WHAT TO DO:
Take the entries below and print, exactly, the stretch from the line containing "volontariato" through the line containing "L’obiettivo della giornata", both included.

Dataset entries

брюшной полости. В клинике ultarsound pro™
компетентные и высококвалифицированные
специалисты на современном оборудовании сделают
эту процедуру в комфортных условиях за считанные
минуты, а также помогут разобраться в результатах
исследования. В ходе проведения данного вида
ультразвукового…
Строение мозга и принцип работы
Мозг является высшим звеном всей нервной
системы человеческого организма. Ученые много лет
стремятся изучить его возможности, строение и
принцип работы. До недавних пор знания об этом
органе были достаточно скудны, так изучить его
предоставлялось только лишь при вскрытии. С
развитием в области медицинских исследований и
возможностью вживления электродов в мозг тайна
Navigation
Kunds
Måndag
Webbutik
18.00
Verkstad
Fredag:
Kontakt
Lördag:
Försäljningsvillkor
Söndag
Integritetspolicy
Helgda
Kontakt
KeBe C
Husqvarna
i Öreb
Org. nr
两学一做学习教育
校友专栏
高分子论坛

* * *

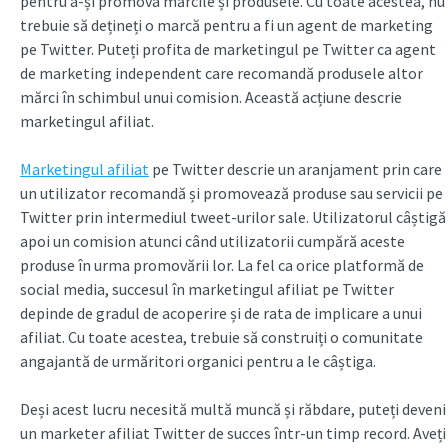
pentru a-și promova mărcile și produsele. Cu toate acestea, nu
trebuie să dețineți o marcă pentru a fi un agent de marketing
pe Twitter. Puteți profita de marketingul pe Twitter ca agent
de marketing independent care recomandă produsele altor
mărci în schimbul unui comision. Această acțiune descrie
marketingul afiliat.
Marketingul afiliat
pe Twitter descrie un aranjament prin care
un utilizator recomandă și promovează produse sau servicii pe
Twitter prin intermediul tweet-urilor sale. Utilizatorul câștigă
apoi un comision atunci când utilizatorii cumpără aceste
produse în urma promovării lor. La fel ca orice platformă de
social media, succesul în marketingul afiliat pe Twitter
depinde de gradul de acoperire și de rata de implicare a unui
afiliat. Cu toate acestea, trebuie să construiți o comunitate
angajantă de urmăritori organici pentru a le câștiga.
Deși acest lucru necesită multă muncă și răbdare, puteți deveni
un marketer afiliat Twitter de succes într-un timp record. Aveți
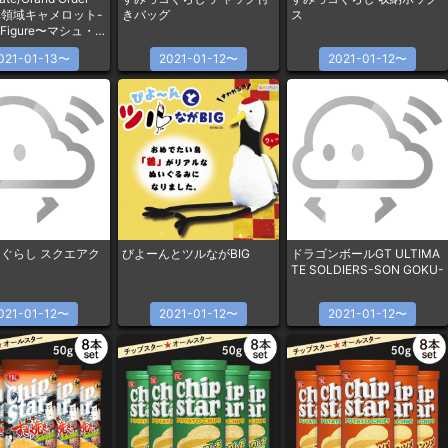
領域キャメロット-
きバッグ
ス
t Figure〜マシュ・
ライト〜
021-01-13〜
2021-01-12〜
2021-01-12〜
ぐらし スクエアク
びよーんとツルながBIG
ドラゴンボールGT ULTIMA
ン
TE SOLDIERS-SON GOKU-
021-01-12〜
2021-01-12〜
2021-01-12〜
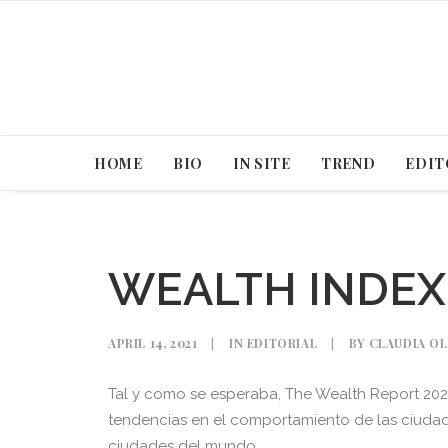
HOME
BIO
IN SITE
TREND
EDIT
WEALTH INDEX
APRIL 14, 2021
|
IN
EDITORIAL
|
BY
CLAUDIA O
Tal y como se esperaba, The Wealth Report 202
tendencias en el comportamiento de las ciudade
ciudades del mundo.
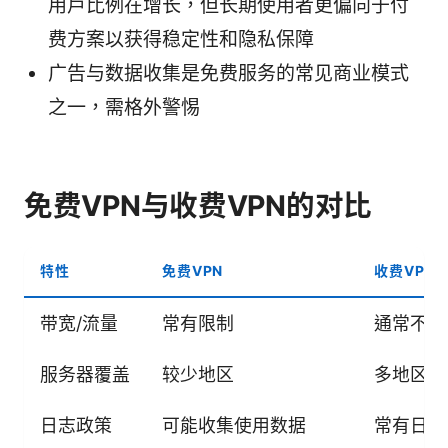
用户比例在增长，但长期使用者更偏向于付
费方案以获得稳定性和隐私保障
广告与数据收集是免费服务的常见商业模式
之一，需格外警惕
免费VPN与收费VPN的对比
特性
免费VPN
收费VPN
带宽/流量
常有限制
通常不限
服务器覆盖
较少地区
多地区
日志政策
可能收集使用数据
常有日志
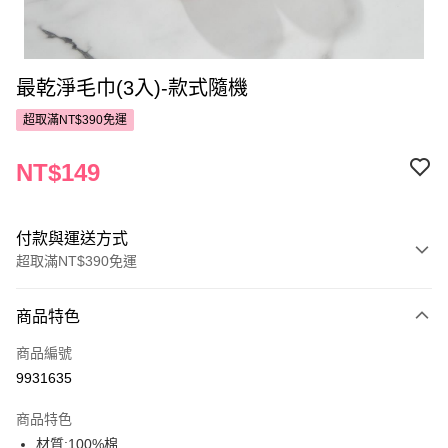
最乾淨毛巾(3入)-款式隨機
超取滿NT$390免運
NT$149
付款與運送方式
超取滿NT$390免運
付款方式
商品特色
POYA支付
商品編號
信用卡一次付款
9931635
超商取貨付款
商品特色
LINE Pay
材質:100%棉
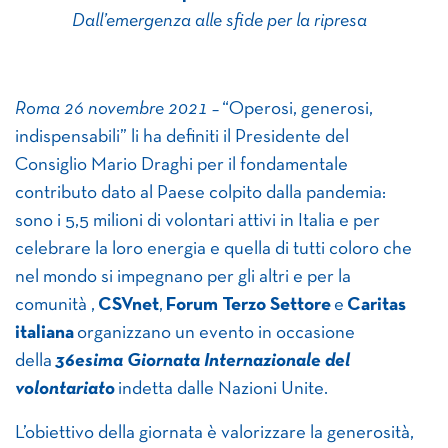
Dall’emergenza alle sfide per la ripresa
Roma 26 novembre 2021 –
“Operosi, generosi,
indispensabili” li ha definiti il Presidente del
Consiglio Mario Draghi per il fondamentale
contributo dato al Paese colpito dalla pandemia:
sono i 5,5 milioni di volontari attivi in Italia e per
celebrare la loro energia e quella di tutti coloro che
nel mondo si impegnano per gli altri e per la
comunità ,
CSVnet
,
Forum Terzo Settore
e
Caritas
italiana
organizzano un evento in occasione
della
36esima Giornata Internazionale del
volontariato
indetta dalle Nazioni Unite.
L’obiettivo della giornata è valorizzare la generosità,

---

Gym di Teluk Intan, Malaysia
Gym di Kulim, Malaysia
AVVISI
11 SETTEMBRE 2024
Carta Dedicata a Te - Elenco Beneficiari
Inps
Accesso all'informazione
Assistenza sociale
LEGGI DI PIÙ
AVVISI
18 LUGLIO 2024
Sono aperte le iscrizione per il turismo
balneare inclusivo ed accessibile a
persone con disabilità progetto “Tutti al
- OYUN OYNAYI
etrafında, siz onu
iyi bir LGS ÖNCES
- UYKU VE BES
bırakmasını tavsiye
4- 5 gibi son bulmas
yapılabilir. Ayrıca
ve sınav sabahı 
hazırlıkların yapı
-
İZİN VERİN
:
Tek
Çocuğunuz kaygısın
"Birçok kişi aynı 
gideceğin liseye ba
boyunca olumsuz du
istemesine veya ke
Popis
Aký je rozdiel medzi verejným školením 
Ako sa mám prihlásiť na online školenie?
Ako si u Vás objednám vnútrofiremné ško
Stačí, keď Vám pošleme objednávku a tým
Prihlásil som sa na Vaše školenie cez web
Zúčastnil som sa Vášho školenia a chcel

FINAL ANSWER:
volontariato
indetta dalle Nazioni Unite.
L’obiettivo della giornata è valorizzare la generosità,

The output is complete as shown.